Alexandre. — Tu me traites comme un misérable.

Clitus. — Non, je te reconnais pour un grand conquérant, d’un naturel sublime, mais gâté par de trop grands succès. Te dire la vérité par affection, est-ce t’offenser ? Si la vérité t’offense, retourne sur la terre chercher tes flatteurs.

Alexandre. — À quoi donc me servira toute ma gloire, si Clitus même ne m’épargne pas ?

Clitus. — C’est ton emportement qui a terni ta gloire parmi les vivants. Veux-tu la conserver pure dans les enfers, il faut être modeste avec des ombres qui n’ont rien à perdre ni à gagner avec toi.

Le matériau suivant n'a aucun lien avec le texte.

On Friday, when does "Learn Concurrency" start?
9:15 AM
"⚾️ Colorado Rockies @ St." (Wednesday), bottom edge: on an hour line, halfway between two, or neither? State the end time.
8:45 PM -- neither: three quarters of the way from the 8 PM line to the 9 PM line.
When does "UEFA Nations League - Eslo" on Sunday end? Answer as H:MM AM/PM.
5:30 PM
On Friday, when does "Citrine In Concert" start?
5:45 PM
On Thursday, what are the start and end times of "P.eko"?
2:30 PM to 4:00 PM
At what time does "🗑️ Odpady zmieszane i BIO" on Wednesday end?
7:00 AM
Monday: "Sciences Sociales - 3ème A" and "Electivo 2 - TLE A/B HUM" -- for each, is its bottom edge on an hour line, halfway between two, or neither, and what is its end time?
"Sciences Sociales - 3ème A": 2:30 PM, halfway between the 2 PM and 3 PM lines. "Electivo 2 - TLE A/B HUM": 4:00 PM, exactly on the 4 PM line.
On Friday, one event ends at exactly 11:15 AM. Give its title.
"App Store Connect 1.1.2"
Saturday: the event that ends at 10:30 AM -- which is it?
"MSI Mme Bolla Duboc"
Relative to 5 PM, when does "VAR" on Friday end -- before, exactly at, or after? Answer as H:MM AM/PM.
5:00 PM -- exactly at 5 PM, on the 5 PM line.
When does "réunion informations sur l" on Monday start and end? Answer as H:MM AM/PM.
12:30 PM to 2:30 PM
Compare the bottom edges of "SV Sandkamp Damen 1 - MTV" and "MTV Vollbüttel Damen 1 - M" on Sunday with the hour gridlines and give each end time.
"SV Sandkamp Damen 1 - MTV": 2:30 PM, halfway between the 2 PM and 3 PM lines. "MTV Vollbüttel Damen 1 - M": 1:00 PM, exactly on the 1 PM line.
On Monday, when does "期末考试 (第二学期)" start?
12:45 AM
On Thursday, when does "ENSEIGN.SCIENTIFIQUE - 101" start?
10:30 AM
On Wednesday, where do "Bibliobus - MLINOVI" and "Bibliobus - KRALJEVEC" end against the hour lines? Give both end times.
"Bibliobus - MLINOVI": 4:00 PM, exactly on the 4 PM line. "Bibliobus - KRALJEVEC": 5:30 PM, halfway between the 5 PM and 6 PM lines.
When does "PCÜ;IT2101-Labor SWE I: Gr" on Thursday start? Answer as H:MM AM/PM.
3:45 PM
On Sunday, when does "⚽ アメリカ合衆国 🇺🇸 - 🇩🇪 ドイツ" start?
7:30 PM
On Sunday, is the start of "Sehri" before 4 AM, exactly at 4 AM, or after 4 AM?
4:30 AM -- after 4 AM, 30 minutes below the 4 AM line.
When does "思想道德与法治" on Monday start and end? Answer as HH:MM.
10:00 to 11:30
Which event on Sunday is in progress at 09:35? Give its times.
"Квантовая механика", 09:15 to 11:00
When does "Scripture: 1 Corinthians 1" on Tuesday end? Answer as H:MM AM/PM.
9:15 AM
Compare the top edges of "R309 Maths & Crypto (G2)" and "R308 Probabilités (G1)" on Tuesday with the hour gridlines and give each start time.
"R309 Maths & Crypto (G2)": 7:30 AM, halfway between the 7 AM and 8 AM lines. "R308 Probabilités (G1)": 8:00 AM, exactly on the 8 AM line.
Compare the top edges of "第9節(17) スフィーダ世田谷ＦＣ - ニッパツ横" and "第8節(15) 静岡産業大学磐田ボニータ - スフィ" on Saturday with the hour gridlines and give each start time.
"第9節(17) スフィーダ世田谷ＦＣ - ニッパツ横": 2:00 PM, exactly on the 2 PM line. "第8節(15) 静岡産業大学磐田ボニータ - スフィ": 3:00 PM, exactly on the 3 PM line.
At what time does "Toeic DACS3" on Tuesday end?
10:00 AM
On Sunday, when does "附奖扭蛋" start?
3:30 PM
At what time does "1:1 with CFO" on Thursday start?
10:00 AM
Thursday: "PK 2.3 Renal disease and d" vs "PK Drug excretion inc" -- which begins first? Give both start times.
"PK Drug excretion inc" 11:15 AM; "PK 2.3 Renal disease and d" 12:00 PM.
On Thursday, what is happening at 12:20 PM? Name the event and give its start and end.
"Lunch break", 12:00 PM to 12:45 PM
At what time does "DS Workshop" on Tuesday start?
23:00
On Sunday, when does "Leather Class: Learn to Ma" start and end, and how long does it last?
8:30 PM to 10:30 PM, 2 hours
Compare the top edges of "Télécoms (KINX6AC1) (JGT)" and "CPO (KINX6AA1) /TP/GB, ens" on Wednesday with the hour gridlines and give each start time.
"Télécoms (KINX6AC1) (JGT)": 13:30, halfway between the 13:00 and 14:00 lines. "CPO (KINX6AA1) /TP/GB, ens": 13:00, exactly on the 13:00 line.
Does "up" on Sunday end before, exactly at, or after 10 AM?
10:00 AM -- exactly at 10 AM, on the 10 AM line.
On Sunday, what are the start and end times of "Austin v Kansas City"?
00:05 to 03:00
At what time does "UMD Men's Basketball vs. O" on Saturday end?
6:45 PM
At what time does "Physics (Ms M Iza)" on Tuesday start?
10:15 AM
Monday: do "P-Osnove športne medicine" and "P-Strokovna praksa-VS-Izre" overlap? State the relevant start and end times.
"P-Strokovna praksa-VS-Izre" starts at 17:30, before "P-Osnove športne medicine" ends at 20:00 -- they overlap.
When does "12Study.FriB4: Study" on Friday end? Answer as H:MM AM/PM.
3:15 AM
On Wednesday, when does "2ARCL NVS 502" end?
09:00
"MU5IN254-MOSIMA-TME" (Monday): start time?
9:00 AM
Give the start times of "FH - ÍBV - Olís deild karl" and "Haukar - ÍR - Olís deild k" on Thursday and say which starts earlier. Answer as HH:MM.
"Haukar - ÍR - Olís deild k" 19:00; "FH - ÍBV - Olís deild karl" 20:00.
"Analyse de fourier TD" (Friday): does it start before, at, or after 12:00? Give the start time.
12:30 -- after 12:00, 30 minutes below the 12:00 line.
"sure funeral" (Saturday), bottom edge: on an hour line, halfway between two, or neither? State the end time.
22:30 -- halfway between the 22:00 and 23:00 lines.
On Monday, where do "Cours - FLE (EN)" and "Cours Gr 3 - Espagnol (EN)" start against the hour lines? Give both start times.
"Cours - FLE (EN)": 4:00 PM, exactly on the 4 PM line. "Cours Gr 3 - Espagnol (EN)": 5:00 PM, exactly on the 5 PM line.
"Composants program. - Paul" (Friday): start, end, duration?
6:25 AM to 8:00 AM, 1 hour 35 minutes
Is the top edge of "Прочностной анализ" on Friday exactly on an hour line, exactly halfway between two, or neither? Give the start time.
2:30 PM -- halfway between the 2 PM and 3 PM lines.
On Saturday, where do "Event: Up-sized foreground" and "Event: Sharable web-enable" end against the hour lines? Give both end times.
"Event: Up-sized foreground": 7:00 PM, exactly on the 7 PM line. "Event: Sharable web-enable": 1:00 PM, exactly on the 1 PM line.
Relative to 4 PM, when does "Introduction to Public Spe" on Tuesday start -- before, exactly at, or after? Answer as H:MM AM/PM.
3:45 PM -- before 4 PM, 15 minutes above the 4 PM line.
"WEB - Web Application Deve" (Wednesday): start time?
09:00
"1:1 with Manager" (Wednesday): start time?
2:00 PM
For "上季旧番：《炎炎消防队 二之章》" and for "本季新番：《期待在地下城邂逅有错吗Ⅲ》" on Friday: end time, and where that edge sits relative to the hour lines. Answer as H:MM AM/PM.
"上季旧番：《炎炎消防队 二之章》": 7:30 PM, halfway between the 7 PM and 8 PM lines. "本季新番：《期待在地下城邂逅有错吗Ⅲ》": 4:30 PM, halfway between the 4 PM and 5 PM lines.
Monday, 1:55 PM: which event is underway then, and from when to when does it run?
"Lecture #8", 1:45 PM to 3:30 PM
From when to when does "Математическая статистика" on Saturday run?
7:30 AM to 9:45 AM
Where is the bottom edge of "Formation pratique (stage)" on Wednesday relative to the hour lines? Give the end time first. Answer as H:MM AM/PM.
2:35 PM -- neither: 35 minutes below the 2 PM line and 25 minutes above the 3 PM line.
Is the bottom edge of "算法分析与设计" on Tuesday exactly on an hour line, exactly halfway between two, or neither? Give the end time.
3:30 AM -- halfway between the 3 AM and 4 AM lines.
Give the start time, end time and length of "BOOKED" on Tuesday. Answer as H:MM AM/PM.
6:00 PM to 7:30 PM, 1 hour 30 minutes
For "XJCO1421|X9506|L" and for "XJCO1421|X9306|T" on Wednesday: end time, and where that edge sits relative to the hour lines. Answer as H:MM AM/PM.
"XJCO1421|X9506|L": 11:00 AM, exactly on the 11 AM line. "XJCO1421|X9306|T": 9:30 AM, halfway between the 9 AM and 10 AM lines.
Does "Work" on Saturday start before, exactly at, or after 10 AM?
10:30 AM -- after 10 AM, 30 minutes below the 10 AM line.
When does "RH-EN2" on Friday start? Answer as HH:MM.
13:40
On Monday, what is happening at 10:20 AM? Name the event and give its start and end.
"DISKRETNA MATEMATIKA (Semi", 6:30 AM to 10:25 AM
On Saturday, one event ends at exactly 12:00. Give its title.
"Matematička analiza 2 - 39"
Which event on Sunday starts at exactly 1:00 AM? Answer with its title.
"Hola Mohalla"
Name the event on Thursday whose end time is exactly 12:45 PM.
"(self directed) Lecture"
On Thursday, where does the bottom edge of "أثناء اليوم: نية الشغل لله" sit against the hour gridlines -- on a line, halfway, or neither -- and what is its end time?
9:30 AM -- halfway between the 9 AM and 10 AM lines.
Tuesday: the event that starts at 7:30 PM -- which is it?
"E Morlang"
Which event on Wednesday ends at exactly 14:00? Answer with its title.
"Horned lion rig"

Alexandre. — Mais tu disais que tu m’aimais.

Clitus. — Oui, j’aime ta personne sans aimer tes défauts.

Alexandre. — Si tu m’aimes, épargne-moi.

Clitus. — Parce que je t’aime, je ne t’épargnerai point. Quand tu parus si chaste à la vue de la femme et de la fille de Darius, quand tu montras tant de générosité pour ce prince vaincu, tu méritas de grandes louanges ; je te les donne. Ensuite la gloire te fit tourner la tête. Je te quitte, adieu.